A Casa Branca também anunciou outras reuniões dedicadas ao mesmo assunto para esta semana, que será marcada pela audiência na quinta-feira ante o Congresso do ex-diretor do FBI, James Comey, sobre a possível interferência russa na última eleição presidencial.

A primeira iniciativa do governo consiste em reformar o sistema de regulação aérea do país e outorgar a um novo organismo privado sem fins lucrativos a responsabilidade de garantir o tráfego aéreo nos Estados Unidos.

Atualmente, a Agência Federal da Aviação (FAA) é responsável por esta tarefa.

Trump assegurou durante um discurso na Casa Branca que os Estados Unidos vão entrar "numa nova era do setor aéreo", ressaltando que "é hora de agir".

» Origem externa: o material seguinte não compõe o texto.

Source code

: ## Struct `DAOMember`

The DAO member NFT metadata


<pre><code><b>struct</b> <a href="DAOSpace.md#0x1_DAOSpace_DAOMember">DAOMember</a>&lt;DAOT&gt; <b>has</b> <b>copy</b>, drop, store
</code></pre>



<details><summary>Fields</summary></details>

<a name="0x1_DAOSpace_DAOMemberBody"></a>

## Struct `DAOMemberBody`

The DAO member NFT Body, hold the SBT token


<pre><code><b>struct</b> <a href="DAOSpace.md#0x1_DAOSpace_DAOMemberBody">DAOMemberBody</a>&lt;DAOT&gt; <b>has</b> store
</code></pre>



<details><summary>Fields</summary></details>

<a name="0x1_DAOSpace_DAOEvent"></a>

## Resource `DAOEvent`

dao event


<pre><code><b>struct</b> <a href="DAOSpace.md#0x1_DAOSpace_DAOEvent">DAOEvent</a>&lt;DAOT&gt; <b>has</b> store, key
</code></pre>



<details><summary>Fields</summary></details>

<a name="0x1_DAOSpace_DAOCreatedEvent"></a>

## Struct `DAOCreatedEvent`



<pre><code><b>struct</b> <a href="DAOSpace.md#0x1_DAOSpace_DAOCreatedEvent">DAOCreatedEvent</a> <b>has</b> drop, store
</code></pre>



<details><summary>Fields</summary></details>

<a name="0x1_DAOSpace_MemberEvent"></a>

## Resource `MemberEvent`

"Durante muito tempo nosso país tolerou atrasos inaceitáveis ​​nos aeroportos, longas esperas nas pistas e comércio lento", acrescentou.

Suprimir este sistema no qual FAA é juiz e júri permitir, de acordo com a Casa Branca, modernizar o controle de tráfego aéreo, "reduzir os atrasos" dos voos, "economizar combustível" e melhorar a segurança.

Se a reforma for aprovada pelo Congresso, cerca de 30.000 controladores de voo americanos serão realocados dentro da nova entidade, que será exclusivamente financiada por contribuições das companhias aéreas.

O sindicato dos controladores de tráfego aéreo, o National Air Traffic Controllers Association, assegurou que compartilha o desejo de 'modernizar' o sistema, mas disse que espera para saber os detalhes da proposta antes de dar a sua aprovação.